There is a side of me that is sympathetic with the desire by the indigenous Indians of the Alti-Plano to elect one of their own as opposed to rule by a corrupt elite.  They have been used and exploited since the Spanish first arrived.  The problem is, this will not change.  There is no socialist panacea and money will always rule the day.  Rotating corruption was replaced by institutional dictatorship.   Evo Morales undoubtedly looks toward his mentors Hugo Chavez and Fidel Castro as models in the maintenance of power for decades.

Bolivia also has the problem that an indigenous Indian from the Alti-plano doesn't represent the interests of the low country population.  The Eastern portion of the country is dramatically different from the Western portion in tradition, thought, experience and productivity. 

Bolivia is now going through a painful transition.  In many ways it reminds me of the period the Philippines went through when the US bases were expelled.  Initially there was huge shock and dismay by the United States and some Filipinos on how the Philippine government could turn its back on enormous amounts of US aid and money that was the result of our presence. 

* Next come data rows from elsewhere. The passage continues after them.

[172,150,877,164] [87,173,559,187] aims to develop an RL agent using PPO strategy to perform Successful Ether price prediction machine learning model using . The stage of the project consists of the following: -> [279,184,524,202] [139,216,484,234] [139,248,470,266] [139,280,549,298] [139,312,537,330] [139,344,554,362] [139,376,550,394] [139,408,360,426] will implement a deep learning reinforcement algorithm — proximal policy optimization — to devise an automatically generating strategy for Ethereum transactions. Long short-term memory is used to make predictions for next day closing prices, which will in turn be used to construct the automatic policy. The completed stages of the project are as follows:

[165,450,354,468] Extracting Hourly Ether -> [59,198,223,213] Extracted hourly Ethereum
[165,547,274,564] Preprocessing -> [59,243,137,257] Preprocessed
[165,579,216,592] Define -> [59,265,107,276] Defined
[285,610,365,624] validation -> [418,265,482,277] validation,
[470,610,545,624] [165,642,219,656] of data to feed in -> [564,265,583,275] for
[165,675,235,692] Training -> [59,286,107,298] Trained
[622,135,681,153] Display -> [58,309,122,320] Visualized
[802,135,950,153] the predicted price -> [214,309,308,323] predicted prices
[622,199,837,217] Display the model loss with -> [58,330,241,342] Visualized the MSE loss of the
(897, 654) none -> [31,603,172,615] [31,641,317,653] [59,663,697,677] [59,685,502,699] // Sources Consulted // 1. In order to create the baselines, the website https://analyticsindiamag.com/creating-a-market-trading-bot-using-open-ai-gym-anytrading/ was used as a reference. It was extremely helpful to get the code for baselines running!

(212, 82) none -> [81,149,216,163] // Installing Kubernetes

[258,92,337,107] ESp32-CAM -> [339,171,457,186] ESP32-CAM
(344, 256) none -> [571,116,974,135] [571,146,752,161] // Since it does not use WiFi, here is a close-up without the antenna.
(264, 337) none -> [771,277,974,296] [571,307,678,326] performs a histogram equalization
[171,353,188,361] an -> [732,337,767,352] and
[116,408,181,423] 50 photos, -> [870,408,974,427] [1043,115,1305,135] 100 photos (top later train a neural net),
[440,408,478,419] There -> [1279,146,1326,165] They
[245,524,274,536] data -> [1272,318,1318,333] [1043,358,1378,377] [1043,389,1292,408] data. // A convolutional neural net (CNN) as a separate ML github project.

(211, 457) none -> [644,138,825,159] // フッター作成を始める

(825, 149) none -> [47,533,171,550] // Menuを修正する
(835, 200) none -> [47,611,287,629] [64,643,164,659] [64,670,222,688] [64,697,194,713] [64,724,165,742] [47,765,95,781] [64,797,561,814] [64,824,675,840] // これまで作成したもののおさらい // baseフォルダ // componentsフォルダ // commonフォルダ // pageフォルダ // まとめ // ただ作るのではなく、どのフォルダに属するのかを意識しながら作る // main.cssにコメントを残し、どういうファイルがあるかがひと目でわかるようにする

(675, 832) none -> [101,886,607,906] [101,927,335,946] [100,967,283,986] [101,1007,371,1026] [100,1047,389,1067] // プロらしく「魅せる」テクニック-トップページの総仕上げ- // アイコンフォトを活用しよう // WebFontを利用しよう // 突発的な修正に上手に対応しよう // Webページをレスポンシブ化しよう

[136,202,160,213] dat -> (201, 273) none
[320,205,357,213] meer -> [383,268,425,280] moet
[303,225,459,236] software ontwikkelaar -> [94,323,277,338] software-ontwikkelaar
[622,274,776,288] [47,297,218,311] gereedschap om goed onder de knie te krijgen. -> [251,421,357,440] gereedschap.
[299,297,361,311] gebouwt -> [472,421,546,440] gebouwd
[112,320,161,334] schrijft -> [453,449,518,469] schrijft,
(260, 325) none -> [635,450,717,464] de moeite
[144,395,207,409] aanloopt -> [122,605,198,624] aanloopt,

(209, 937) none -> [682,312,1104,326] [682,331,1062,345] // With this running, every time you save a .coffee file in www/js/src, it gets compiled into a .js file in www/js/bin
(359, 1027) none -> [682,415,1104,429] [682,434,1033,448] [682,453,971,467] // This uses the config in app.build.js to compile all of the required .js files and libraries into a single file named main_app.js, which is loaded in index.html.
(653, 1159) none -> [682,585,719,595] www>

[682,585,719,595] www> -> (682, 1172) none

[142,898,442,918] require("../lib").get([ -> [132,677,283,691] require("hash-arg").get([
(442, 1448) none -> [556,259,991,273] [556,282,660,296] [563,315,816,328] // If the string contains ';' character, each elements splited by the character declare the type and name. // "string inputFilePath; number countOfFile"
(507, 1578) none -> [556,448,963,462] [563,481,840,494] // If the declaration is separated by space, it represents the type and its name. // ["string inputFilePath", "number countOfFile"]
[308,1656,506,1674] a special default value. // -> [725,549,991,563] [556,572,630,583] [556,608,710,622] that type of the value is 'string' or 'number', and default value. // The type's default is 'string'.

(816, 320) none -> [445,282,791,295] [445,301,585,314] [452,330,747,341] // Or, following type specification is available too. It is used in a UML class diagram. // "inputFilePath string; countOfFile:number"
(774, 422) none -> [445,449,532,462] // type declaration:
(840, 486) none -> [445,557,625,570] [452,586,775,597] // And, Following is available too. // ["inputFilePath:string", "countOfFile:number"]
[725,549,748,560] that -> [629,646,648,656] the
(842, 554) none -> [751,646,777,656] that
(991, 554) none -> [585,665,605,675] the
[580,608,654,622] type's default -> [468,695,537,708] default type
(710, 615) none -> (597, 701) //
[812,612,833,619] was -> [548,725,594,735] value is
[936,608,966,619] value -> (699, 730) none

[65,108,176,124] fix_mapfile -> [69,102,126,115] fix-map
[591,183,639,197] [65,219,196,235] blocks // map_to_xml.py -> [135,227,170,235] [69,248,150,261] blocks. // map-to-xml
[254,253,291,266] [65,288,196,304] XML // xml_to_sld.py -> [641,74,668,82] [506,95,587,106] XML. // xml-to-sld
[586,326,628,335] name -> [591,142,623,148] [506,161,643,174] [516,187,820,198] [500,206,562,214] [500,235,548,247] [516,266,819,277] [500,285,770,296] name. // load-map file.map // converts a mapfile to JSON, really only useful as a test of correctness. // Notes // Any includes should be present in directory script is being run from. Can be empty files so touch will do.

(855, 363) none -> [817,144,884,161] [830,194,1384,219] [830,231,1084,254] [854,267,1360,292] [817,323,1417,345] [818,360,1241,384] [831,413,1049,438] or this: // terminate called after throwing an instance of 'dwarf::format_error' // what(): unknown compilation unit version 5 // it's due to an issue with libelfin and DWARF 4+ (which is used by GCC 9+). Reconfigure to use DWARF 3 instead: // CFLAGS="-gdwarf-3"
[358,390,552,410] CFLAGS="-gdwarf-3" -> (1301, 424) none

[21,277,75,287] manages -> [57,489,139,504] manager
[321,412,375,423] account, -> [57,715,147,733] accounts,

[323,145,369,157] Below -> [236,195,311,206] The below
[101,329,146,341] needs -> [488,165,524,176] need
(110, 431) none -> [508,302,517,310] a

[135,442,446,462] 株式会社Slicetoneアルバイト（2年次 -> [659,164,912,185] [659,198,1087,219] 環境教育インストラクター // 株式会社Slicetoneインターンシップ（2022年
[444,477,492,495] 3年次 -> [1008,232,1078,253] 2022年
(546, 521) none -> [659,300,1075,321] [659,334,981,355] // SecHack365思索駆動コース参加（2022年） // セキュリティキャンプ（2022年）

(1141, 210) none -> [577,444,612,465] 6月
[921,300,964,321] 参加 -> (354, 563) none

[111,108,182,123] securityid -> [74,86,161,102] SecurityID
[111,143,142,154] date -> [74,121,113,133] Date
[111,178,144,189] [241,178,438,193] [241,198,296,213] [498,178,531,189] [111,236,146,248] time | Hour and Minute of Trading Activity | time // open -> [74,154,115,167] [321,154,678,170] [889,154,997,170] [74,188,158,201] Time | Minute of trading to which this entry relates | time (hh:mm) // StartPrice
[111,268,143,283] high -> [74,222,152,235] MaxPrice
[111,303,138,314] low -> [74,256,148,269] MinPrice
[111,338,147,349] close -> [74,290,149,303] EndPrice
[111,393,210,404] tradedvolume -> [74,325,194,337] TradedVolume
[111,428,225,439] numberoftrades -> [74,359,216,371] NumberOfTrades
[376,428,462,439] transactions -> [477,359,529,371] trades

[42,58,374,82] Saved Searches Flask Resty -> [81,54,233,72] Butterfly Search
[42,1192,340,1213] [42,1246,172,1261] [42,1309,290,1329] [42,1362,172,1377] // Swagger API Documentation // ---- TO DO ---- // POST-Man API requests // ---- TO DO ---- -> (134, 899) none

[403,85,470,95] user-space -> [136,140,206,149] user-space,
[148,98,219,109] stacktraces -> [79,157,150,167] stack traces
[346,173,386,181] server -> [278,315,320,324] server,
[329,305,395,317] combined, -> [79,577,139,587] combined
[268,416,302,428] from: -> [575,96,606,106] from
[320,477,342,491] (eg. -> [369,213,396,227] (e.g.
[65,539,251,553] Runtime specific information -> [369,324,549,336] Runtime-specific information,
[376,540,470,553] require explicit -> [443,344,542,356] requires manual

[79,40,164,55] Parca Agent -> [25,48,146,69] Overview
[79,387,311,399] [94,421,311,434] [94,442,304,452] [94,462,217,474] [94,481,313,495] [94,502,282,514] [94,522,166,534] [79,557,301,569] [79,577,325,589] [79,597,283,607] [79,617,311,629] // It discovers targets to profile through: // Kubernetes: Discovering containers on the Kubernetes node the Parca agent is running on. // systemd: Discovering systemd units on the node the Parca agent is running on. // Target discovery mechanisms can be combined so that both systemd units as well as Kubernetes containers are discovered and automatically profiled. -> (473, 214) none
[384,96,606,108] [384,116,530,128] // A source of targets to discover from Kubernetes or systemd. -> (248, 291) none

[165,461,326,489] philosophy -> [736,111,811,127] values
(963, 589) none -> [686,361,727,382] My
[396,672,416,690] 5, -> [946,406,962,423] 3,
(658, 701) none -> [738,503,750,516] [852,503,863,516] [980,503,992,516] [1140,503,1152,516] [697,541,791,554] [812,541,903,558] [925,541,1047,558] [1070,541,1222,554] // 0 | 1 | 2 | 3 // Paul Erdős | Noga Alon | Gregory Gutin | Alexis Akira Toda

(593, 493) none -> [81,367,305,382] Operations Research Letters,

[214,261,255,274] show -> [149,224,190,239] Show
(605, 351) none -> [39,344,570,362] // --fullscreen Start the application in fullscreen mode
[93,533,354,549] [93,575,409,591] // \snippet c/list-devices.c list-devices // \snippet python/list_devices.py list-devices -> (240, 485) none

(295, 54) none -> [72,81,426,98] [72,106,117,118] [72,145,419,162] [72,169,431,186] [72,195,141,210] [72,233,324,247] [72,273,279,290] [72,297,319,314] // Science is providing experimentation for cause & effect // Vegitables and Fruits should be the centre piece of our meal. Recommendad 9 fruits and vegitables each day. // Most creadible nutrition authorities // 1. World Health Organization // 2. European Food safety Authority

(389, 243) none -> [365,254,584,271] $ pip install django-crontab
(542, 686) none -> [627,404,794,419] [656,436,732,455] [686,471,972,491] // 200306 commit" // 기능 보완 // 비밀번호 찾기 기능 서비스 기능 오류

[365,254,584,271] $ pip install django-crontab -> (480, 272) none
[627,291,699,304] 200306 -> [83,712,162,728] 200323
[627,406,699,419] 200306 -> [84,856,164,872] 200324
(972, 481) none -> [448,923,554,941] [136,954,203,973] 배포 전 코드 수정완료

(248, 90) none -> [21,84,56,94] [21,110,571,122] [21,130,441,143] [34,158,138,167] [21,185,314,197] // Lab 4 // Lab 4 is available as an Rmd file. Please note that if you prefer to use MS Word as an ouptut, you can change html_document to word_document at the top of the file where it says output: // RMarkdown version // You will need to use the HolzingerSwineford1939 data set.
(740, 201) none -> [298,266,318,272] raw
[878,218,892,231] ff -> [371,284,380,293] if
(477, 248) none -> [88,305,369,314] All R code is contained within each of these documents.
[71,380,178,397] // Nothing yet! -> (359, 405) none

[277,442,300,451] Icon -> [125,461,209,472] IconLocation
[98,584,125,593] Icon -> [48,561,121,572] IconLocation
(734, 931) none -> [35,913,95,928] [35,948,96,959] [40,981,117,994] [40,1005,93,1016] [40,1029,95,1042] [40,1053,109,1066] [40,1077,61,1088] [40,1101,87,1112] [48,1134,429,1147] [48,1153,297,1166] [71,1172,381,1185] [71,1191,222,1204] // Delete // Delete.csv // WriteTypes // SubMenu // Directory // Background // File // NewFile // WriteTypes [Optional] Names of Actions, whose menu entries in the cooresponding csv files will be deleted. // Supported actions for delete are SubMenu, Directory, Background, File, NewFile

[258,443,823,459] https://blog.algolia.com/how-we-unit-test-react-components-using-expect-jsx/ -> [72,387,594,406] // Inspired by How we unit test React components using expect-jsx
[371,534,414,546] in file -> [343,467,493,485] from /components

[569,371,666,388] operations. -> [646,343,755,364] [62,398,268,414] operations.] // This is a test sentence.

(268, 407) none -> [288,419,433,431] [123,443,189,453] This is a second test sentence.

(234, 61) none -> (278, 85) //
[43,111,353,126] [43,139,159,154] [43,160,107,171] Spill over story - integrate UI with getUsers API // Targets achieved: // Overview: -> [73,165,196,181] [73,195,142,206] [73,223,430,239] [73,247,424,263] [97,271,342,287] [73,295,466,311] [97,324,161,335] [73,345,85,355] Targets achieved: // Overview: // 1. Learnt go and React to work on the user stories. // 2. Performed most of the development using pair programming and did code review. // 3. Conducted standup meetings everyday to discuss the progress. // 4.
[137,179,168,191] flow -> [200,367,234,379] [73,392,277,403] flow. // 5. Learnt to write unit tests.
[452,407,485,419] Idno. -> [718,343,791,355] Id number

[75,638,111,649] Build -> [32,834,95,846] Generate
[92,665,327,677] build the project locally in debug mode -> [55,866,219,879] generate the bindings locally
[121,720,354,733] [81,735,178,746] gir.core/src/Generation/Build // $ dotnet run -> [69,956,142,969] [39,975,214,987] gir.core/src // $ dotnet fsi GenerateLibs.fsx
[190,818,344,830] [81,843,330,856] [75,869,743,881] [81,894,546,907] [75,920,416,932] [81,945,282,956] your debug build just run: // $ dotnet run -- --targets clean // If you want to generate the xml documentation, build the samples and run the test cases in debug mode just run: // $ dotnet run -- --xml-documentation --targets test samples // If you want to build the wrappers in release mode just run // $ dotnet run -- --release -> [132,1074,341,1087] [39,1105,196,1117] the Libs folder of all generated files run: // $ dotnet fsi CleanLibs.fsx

The Philippines however had one huge thing going for it, the country has solidly established a democratic tradition.  This is something Bolivia has experimented with in thee past yet the election of Morales marked a return to the strongman type politics more akin to the series of dictatorships that commenced when Hugo Banzer took power later followed by Luis Garcia Meza Tejada.  Despite constitutional limitations on three consecutive terms of power he is already posturing to remain President.  This shouldn't come as a surprise, his mentor Hugo Chavez in Venezuela as done it numerous times.  It is going to take losing battle with cancer to remove him from office.

Only time will tell what the future of Bolivia will be.  If past is predicate it won't be bright.  This with standing, one can always hope for the best.  At the very least I will always remember the good times.